§ **FRAGMENTO**
****************************************

Por Rubén D. Arvizu

Este sábado 28 me sumergí en un mar de personas en el centro de Marietta, Georgia — un suburbio de Atlanta rodeado de millones de árboles — para participar en la marcha NO KINGS, (No Reyes) parte de manifestación pacífica más grande en la historia de los Estados Unidos.

Yo portaba un chaleco con el logo del Calypso que utilicé cuando fui, de 1989 a 1993, el Representante para América Latina de la Sociedad Cousteau. Eso atrajo miradas, preguntas y conversaciones, algunas de las cuales quiero compartir.

Veteranos de Vietnam, del Golfo Pérsico y de Irak se me acercaron con sus esposas e hijos. El sentimiento era unánime — desencanto, incredulidad, vergüenza. Uno me dijo: “Amigos que viven en otros países me preguntan: ¿Dónde está Estados Unidos? ¿Ya desapareció?” La esposa de otro veterano, madre y abuela me confió lo que más le angustia: “Por el caos que este presidente está ocasionando, nuestros hijos y nietos no tendrán futuro.”

Una joven pareja desplegaba una bandera americana y mostraban un letrero: “Arrojamos el té al mar por menos que esto” —recordando aquel acto de rebeldía de 1773 cuando en Boston se arrojó al mar un cargamento de té que encendió la chispa de la independencia americana. Otros comentaban que Richard Nixon y los dos Bush eran unos santos comparados con el maniático actual ocupante de la Casa Blanca.

Una representante demócrata me dijo que su mayor temor es que se manipule el voto en las elecciones de medio término de noviembre, pues los republicanos saben que van a perder, y me solicitó que colabore con candidatos demócratas e independientes para que su mensaje llegue correctamente al votante latino.

****************************************

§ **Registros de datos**

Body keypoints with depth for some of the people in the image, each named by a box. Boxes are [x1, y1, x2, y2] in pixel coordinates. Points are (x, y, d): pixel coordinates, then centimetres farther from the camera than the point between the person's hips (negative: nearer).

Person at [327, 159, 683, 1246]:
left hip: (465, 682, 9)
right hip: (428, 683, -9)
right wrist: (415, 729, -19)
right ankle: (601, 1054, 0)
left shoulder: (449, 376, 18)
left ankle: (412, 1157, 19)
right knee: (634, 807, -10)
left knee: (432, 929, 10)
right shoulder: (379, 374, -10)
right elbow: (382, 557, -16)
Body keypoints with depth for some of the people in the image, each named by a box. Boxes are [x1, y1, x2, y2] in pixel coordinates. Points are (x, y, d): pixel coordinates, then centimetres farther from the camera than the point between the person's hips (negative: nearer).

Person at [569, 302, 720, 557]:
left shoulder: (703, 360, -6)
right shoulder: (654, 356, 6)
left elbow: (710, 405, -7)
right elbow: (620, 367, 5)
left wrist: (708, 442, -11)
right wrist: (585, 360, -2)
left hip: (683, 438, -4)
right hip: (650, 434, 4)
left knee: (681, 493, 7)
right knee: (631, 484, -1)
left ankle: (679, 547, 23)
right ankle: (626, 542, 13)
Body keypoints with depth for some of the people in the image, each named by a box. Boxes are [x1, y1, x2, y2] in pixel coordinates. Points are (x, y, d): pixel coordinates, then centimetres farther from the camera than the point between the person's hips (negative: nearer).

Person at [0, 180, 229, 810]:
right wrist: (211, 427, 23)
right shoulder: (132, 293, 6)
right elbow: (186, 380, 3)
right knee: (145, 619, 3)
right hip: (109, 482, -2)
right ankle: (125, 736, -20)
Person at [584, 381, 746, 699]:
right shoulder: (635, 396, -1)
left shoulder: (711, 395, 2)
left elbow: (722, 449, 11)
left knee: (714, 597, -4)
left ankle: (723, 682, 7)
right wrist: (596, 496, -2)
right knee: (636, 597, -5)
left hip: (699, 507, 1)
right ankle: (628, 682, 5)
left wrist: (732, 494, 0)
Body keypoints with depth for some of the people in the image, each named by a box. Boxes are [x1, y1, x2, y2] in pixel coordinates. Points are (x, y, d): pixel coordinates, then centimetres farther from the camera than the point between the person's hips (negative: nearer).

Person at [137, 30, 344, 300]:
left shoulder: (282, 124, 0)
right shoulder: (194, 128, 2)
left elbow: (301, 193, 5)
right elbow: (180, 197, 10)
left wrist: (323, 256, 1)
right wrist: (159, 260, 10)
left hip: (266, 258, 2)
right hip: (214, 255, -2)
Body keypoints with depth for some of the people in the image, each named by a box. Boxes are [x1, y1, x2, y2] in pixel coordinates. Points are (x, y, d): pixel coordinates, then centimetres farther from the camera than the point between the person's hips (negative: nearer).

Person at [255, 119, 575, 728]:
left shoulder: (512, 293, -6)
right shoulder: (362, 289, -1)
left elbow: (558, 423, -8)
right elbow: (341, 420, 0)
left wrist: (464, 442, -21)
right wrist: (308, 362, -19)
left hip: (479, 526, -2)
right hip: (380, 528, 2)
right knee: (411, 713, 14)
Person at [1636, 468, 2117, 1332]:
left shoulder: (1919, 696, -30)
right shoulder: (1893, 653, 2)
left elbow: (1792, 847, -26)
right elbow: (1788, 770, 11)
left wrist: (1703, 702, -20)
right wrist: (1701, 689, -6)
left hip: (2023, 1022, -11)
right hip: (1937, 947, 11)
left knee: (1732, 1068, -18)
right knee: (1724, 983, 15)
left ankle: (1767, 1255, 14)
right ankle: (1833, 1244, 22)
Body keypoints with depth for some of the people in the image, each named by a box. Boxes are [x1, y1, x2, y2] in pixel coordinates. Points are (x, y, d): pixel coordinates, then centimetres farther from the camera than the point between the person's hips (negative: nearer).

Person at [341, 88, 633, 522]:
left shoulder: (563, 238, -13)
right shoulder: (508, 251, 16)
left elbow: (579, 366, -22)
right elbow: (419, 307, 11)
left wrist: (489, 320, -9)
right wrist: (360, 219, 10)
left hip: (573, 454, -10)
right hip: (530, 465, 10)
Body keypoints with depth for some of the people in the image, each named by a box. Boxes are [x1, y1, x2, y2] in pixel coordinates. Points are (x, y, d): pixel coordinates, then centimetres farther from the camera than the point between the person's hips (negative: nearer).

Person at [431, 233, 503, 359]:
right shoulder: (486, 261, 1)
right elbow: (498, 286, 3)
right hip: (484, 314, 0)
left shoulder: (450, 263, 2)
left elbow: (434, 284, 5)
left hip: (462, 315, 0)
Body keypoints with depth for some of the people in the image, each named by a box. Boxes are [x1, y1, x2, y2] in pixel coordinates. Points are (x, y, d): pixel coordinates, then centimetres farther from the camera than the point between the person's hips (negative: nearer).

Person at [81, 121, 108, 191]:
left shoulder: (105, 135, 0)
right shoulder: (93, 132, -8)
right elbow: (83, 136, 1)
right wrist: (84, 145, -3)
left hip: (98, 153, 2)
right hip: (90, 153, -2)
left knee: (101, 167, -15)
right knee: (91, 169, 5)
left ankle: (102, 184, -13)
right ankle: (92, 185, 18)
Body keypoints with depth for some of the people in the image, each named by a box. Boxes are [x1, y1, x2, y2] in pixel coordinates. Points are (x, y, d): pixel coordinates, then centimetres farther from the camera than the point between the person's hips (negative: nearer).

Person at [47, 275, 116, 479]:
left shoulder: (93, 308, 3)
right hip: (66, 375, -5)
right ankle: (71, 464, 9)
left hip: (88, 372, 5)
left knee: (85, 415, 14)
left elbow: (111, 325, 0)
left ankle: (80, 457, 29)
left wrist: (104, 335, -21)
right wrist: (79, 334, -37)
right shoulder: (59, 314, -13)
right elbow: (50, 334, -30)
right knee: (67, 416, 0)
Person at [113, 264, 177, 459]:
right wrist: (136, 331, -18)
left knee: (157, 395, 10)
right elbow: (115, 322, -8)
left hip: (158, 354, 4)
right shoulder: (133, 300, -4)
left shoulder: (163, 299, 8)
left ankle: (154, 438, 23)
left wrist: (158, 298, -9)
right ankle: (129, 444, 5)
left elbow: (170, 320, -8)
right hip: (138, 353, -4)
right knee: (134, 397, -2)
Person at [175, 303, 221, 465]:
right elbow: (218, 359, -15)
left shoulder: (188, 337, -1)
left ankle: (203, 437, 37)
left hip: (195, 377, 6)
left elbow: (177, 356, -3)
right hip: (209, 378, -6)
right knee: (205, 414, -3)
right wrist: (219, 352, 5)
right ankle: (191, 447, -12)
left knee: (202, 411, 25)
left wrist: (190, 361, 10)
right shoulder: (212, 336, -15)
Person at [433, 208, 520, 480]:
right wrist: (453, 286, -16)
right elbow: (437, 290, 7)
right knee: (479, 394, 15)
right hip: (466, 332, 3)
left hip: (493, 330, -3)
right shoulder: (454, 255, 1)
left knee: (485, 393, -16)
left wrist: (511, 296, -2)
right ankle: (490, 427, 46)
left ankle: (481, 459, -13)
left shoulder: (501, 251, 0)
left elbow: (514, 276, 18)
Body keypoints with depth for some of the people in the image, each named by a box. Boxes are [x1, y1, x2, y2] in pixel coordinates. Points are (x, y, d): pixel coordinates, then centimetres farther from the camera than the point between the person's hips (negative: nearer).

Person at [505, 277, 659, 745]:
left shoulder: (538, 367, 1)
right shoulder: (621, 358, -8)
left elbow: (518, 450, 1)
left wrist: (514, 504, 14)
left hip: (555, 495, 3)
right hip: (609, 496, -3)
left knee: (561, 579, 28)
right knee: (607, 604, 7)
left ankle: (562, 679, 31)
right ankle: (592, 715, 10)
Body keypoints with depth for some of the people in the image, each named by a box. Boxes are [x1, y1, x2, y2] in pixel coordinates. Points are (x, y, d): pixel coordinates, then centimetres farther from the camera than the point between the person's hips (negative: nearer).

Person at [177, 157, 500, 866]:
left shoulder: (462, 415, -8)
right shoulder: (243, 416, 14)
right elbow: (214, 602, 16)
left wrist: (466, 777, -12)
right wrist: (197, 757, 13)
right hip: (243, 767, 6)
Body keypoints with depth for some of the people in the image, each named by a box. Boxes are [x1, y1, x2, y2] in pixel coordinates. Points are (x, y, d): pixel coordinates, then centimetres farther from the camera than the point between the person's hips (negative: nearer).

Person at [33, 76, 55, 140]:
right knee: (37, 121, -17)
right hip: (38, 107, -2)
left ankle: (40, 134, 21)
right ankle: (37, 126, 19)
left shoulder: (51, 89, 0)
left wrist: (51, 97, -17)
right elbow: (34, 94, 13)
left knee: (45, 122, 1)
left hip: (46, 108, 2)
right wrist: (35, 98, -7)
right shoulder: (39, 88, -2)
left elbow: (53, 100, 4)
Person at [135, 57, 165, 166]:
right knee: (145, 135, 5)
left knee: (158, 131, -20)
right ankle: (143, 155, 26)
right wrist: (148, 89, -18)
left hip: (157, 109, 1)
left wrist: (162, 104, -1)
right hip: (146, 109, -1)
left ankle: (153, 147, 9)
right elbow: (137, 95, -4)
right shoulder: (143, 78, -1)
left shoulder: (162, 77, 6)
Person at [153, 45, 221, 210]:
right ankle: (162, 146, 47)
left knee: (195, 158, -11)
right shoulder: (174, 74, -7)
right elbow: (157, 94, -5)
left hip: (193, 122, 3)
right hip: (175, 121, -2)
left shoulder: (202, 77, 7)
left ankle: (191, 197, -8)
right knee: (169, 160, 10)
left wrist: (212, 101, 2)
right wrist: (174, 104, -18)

****************************************

§ **INSTRUCCIÓN DE TRABAJO 1**
Indica si cada afirmación coincide con la crónica de la marcha NO KINGS y respalda cada respuesta (sí o no) con las palabras exactas del texto que la deciden. (a) Quien narra fue representante para América Latina de la Sociedad Cousteau entre 1989 y 1993. (b) La marcha tuvo lugar en el centro de Atlanta. (c) El cargamento de té se arrojó al mar en Boston en 1773.
§ **INSTRUCCIÓN DE TRABAJO 2**
Prosigue la crónica de la marcha NO KINGS a partir de su último párrafo.
El material no tiene ningún papel en este ejercicio.

§ **RESULTADO DEL EJERCICIO 1**
(a) Sí: «cuando fui, de 1989 a 1993, el Representante para América Latina de la Sociedad Cousteau».
(b) No: «en el centro de Marietta, Georgia — un suburbio de Atlanta rodeado de millones de árboles».
(c) Sí: «aquel acto de rebeldía de 1773 cuando en Boston se arrojó al mar un cargamento de té».

§ **RESULTADO DEL EJERCICIO 2**
Tres maestras y un maestro de preparatoria me dijeron que cómo veía el panorama ambiental. Les respondí con honestidad: Muy mal. Habiendo trabajado con Cousteau y siguiendo en la defensa del planeta la respuesta es obvia — el deterioro del medio ambiente avanza sin piedad. En mi mente resonó el clamor que escuché en 1992 en Punta Arenas, Chile, la ciudad más austral del continente que colinda con la Antártida, de labios de una joven enferma de cáncer, ocasionado por el agujero de ozono que agobiaba a esa población: “¿Qué derecho has tenido adulto humano, de decirme que antes hubo y ya no hay, había ríos, bosques, leones, lagos que ya no veré yo ni mis hermanos? En tu afán de enriquecerte, no ofreces vida, sino muerte.” Ella falleció tres meses después. Ví lágrimas en los ojos de una de las maestras.

Más adelante estaban dos adolescentes latinas levantando dos carteles— uno en español: “No somos animales, no somos enemigos, somos también ciudadanos americanos.” El otro con una imagen de la Virgen de Guadalupe pidiendo la intervención divina ante el mal que agobia al país.

Numerosas voces seguían resonando en la plaza: “Ya basta. Aquí no hay reyes. La libertad es parte esencial de la nación.”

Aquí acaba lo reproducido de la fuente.